L’homme vit donc beaucoup plus dans la réalité subjective de son imagination que dans la réalité objective. L’importance de ce constat contre-intuitif ne peut pas être surestimée et est presque une nouvelle tournure copernicienne, une transition vers un nouveau mode de pensée. En effet, nous sommes spontanément et intuitivement convaincues que nous appréhendons la réalité telle qu’elle est, de la même façon que nous voyons intuitivement le soleil « se lever » et « se coucher ». Pourtant, ce n’est pas le cas. Nous voyons une projection de la réalité. L’homme n’a pas une relation avec la réalité, mais avec son
image de la réalité. Nous n’avons pas une relation avec notre conjoint, mais avec l’image de notre conjoint. Nous n’apercevons pas le monder tel qu’il est, au contraire : ce que nous observons se plie à notre représentation préexistante de comment sont les choses26. Celui qui ne comprend pas cela, ne peut pas comprendre l’homme. Chez l’homme les émotions sont en effet beaucoup plus déterminées par les images du monde intérieur que par les images du monde extérieur. Pour les émotions il n’y a aucune différence que les images trouvent leur origine dans le monde intérieur ou dans le monde extérieur. Cela rend compte du fait que l’excitation érotique peut être induite par des images de nature sexuelle. Le fait qu’un homme puisse être excité par la vue d’images de femmes dénudées, est une illustration parfaite de ce processus. En effet, on peut quand-même difficilement croire que l’émotion ou l’excitation sexuelle vienne de l’image même, qui n’est au fond que de l’encre imprimée sur du papier. En ce sens, les animaux sont évidemment plus réalistes que l’homme : ils réagissent toujours à la réalité d’ici et de maintenant, même s’ils peuvent l’apprécier de façon erronée.
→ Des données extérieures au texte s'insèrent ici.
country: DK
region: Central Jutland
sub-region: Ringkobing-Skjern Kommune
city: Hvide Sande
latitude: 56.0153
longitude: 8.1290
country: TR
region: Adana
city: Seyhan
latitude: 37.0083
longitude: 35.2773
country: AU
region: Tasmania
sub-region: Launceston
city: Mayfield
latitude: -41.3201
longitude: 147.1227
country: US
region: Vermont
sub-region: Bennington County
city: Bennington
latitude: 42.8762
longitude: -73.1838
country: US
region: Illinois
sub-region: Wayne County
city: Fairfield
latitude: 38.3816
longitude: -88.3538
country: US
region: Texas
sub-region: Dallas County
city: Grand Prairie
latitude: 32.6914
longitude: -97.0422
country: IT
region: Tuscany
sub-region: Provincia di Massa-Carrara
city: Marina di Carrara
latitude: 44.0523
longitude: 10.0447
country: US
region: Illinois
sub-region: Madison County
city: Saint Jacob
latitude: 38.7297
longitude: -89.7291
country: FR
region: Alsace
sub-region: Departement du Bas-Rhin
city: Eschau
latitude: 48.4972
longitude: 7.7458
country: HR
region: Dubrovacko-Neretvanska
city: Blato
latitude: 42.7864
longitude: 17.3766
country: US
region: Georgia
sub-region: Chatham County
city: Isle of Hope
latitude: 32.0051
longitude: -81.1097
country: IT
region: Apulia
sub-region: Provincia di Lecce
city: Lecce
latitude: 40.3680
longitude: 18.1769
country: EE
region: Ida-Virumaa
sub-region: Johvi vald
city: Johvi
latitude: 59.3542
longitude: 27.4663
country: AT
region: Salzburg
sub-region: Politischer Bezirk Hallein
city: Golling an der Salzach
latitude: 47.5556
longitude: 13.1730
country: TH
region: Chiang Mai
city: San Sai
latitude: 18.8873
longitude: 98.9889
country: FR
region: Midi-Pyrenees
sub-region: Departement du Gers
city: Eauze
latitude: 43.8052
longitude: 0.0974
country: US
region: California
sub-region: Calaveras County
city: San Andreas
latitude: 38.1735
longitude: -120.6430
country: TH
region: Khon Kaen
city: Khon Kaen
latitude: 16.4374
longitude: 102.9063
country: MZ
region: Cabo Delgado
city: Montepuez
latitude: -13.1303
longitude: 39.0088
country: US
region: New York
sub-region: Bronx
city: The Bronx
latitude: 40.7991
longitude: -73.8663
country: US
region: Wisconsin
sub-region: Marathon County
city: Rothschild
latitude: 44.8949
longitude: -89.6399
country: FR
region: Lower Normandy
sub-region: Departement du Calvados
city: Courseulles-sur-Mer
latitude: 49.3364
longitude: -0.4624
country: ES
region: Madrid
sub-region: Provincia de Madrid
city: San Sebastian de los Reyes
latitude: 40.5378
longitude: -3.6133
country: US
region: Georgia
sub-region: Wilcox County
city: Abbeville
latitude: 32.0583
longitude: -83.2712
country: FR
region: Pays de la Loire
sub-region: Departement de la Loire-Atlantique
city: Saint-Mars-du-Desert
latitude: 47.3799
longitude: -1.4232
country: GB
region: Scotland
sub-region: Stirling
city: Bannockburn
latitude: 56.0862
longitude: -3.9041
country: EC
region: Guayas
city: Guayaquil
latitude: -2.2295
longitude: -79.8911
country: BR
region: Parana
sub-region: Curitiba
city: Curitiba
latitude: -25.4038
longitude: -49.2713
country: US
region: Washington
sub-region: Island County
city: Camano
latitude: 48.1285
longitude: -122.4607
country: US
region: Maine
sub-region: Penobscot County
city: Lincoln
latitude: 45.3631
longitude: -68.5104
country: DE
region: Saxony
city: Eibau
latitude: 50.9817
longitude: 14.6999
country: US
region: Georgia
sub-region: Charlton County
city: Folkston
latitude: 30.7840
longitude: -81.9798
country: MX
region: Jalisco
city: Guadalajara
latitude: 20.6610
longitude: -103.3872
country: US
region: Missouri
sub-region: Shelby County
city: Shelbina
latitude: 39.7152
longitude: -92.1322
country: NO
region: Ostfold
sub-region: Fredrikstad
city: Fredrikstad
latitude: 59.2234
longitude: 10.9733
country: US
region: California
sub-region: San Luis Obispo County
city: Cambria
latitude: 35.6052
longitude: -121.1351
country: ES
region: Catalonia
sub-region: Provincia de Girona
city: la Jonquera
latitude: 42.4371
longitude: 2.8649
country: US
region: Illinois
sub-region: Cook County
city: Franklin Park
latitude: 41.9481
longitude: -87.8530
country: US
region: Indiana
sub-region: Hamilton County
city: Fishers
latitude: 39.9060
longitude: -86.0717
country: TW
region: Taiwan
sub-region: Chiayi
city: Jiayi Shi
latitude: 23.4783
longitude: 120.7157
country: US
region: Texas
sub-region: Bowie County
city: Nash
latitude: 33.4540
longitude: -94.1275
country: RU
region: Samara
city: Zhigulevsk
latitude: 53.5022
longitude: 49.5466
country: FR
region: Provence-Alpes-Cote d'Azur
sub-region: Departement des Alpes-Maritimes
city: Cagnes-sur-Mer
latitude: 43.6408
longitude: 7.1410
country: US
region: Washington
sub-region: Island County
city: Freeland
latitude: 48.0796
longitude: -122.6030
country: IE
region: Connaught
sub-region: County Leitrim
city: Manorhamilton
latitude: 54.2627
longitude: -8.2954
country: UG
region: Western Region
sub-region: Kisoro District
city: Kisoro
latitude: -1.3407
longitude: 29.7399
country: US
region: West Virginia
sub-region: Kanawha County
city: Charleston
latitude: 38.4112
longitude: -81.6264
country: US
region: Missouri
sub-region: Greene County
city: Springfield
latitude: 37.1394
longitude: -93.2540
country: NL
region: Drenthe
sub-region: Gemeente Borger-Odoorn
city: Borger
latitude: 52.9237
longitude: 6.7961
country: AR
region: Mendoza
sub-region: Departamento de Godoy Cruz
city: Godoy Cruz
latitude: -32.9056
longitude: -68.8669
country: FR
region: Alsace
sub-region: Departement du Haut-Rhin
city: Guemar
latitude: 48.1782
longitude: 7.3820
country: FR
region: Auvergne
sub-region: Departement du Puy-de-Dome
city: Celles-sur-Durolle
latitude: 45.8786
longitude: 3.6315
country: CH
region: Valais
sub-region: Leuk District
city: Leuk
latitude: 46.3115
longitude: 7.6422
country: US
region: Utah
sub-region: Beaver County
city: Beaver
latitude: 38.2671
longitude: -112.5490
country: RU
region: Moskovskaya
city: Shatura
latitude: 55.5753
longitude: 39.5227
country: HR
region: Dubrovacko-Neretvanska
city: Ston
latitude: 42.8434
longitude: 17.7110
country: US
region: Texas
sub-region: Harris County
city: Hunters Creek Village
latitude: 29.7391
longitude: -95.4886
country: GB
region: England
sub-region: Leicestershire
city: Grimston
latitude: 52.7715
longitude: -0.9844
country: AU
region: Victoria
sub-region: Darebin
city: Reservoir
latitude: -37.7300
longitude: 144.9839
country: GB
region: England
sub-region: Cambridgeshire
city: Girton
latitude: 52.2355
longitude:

Imagination (penser, les idées) = > émotions = > action
Comparez cette vision des choses avec l’histoire décrite supra, de l’homme qui a une crevaison. Voici une histoire Chinoise:
Dans la Chine ancienne il y avait un paysan dans un petit village de campagne. Les habitants du village le considéraient comme quelqu’un qui vivait plutôt bien, car il avait un fils et un cheval pour cultiver ses terres. Un jour le cheval s’enfuit. Ses voisins et ses amis vinrent le voir pour dire à quel point ils trouvaient cela dommage et pour le réconforter. Mais l’agriculteur répondit seulement : « Peutêtre bien, peut-être pas. » Après quelques jours le cheval revint et amena avec lui dix chevaux sauvages. Les voisins et les amis trouvèrent cette coïncidence formidable et vinrent le féliciter de cet évènement heureux. Mais l’agriculteur répondit seulement : « Peut-être bien, peut-être pas. »
26 Les lecteurs plus formés philosophiquement vont sans doute reconnaitre en ceci la pensée de Kant.
Kant parlait de la tournure copernicienne.